Later, in the recovery room, the doctor came in to see me and said they’d found a tumor on my uterus while they were doing the C-section. He’d gone ahead and taken it out. In my morphine haze, I nodded and went back to sleep. But afterward, in a more lucid state, I thought: “What the hell? A tumor?” Maybe I’d dreamed it.

“No, ma’ams,” the doctor confirmed. (He always used a plural—ma’ams—which made sense since he sees normal women morph into screaming lunatics during labor, so we must always appear as two opposing life forces to him: those we are normally and those he knows we’ll become.) “But nothing to worry about,” he said. “Nothing.”
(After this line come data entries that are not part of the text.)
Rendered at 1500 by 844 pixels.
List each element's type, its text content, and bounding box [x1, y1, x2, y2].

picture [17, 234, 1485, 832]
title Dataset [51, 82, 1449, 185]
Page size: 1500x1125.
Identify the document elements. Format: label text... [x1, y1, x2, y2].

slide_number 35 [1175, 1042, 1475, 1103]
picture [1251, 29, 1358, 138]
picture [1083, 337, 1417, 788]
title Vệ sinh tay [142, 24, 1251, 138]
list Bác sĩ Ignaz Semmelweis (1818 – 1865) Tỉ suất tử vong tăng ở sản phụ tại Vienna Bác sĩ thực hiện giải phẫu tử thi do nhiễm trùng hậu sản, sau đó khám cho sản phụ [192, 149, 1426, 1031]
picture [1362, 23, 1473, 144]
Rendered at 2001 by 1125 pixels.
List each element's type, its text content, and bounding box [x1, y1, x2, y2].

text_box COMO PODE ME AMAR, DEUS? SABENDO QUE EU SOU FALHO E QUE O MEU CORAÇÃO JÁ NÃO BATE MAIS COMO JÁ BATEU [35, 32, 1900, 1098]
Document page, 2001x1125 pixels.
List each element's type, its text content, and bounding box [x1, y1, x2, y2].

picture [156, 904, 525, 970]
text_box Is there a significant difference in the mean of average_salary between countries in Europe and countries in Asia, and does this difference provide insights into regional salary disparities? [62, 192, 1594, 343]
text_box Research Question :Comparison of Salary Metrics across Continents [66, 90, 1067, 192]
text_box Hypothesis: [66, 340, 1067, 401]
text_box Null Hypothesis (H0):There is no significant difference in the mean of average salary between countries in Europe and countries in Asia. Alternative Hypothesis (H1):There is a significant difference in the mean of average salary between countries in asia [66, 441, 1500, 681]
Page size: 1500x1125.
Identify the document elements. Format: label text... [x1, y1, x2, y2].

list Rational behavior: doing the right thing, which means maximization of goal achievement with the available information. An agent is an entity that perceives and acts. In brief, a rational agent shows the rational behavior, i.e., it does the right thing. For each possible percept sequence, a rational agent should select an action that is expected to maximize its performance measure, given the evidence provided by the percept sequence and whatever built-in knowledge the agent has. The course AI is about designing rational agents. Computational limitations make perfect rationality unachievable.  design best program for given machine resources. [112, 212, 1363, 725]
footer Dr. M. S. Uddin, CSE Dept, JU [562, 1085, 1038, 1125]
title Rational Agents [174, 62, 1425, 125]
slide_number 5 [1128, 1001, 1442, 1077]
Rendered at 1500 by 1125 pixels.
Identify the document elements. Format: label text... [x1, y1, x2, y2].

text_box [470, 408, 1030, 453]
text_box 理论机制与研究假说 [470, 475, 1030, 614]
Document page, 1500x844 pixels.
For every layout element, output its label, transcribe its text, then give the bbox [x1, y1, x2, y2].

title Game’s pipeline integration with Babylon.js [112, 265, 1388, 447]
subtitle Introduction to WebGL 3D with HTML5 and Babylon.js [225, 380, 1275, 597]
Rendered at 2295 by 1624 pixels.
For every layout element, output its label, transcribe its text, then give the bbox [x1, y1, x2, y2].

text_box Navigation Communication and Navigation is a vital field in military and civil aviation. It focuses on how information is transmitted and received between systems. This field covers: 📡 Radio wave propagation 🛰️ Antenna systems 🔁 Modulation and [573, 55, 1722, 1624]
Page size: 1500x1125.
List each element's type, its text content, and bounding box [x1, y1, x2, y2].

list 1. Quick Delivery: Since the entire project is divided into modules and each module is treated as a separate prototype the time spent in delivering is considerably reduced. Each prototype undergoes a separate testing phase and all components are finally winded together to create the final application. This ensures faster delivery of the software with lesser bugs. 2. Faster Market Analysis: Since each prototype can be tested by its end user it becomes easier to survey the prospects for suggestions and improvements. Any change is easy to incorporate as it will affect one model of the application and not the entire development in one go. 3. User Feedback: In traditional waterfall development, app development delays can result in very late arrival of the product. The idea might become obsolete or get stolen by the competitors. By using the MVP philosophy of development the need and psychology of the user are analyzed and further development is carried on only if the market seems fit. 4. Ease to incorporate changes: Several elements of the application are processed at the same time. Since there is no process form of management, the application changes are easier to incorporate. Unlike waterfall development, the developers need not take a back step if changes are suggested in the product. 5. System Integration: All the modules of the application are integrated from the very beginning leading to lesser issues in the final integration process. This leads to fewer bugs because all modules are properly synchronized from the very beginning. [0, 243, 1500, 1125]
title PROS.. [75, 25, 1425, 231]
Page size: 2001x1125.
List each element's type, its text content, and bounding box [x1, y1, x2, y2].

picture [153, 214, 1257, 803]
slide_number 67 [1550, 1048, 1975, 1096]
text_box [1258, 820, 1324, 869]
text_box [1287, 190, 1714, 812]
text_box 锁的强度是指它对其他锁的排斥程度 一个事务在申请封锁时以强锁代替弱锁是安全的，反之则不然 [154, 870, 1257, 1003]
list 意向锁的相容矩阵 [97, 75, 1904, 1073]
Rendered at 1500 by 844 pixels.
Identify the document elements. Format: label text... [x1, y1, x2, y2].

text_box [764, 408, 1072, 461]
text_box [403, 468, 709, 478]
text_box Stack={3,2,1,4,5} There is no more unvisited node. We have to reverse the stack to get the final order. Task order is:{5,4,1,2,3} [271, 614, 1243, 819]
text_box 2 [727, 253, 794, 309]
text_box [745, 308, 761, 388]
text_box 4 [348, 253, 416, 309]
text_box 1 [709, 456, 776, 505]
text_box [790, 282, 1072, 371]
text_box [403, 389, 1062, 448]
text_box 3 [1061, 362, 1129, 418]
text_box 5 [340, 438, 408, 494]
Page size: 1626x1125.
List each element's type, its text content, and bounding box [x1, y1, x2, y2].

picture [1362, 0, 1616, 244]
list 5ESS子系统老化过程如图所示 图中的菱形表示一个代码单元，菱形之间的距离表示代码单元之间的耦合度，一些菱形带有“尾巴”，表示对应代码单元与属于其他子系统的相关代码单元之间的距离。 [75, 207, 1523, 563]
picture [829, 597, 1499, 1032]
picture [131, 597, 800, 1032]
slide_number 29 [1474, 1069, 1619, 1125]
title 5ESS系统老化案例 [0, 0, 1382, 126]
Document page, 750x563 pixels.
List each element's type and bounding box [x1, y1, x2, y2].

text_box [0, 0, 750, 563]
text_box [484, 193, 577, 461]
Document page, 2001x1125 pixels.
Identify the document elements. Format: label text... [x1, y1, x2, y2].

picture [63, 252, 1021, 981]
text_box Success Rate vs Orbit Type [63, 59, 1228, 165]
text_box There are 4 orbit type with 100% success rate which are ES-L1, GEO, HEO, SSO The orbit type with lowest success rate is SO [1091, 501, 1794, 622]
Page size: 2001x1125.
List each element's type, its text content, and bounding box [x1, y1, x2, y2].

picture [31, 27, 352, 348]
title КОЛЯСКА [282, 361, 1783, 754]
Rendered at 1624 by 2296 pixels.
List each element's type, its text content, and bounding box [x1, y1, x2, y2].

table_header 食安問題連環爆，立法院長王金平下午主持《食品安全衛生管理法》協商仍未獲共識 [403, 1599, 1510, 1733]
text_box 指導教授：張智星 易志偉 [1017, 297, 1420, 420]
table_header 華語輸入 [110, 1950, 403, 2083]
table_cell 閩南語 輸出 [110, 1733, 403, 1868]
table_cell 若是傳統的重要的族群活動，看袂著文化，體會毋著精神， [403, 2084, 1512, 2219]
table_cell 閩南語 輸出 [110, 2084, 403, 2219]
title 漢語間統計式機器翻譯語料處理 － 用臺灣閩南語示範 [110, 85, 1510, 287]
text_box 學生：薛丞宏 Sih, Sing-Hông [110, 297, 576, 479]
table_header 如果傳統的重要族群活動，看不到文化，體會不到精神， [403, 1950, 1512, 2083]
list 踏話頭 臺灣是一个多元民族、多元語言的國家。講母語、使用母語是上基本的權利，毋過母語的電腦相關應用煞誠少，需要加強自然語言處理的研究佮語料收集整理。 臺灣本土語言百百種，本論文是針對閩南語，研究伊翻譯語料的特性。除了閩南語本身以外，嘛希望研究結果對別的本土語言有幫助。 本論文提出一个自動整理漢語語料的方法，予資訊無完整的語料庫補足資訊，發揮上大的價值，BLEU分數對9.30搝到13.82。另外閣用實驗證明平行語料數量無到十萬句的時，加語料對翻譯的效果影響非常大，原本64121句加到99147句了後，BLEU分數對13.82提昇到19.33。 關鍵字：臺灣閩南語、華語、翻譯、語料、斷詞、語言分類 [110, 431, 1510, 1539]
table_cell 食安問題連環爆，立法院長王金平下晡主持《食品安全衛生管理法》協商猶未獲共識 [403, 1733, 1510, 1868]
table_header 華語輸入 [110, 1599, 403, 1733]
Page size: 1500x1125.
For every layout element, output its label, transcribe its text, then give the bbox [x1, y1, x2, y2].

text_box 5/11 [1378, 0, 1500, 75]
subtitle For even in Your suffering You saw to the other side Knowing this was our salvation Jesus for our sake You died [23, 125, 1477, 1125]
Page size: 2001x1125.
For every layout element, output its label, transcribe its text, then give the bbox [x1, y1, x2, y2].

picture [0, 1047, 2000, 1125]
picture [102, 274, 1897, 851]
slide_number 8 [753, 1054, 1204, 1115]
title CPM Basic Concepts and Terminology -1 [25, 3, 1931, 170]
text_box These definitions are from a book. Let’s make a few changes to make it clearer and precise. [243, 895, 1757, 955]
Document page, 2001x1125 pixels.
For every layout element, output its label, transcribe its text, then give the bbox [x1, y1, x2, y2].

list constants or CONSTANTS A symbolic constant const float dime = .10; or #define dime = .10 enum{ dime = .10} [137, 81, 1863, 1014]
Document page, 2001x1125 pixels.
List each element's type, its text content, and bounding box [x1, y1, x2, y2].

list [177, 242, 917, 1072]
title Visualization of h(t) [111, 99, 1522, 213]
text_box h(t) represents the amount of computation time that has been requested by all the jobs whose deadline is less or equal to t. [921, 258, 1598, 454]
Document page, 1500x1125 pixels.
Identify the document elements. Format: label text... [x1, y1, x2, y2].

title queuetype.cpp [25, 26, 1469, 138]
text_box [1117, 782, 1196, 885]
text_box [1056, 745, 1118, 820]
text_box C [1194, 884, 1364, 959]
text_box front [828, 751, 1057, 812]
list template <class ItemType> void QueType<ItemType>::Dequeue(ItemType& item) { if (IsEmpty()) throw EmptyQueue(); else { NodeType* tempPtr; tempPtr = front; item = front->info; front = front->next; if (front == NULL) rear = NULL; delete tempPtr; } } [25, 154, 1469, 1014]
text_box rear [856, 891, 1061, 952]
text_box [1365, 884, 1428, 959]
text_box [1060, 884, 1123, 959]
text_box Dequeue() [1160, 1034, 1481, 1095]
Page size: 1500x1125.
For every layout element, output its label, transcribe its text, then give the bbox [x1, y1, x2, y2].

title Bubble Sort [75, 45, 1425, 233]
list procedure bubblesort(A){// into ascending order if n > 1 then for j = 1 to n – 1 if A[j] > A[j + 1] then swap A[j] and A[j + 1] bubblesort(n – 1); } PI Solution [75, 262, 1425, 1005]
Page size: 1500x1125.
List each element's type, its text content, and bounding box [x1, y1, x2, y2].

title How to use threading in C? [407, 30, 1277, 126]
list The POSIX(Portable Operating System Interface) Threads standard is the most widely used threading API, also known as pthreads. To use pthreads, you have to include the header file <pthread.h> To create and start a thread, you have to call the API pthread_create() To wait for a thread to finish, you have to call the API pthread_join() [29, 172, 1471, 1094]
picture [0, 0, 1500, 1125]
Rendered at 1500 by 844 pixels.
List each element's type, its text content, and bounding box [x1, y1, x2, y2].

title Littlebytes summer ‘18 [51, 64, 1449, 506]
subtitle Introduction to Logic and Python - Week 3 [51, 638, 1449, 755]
A tumor the size of a golf ball. My mother had died of cancer when I was a small girl, and now here I was, three decades later, rescued by my own newborn daughter. How could I not love the little girl who, on her first day of life, saved a little something of her mommy? People say that women give life to their babies, but that’s not how I see it. I think my little girl gave life to me.

Welcome to the world, Eliana Jazz

The first time they brought me my daughter, she was like an intense, long-term e-mail buddy with whom I’d gotten intimate but never actually met. Her face was such a surprise. Such a marvel. She had my eyes, my husband’s pale British skin. She had the curved pinkies of all the women in my family. She had more hair than I’ve ever seen on a child, more hair than most of my husband’s friends. We named her Eliana Jazz. Eliana because it meant “daughter of the sun,” and what is more beloved in the world than the sun? Jazz because she was as complex and as beautiful as anything I’d ever known.

The second time they brought her in, the BBC was on in our room, and Nargis was the big topic. News cameras had made it in by then, and the hundreds of estimated casualties had skyrocketed to thousands. I only half-listened. The nurse was showing me how to breast-feed, and I was still in a morphine haze. Jazz, though, got it immediately. Hooray for the epidural-heads!

As she nursed, I thought of the pregnant woman that I’d seen pulled from the tsunami rubble in Aceh. It began to dawn on me that the sadness didn’t lie in her death; it lay in the death of her child, and that if there is anything at all to be grateful for in that scenario, it is this: If you cannot protect your child from the world, it is better that you not be forced to live in it yourself.

On the television, the camera was trained on a young woman who’d given birth during Cyclone Nargis. Let me write it again. During. Cyclone Nargis. She, in a torrent of terror and pain, and me in a sterilized room with a team around me and a husband holding my hand, reminding me to breathe. I stared at that young woman. And stared. She, too, was breast-feeding her new baby. (The next time I am asked whom in the world I’d most like to meet, that woman will be my answer. Well, her and Johnny Depp.) And the longer she stayed on camera, the more it began to dawn on me why the question of love that I’d posed to the prenatal teacher  had been so absurd, how it never really does happen that you don’t love your child. Because having Eliana Jazz did something for me that nothing else in the world—even the gravest natural disasters, the saddest of deaths, staring me right in the face—could ever do. It made me human.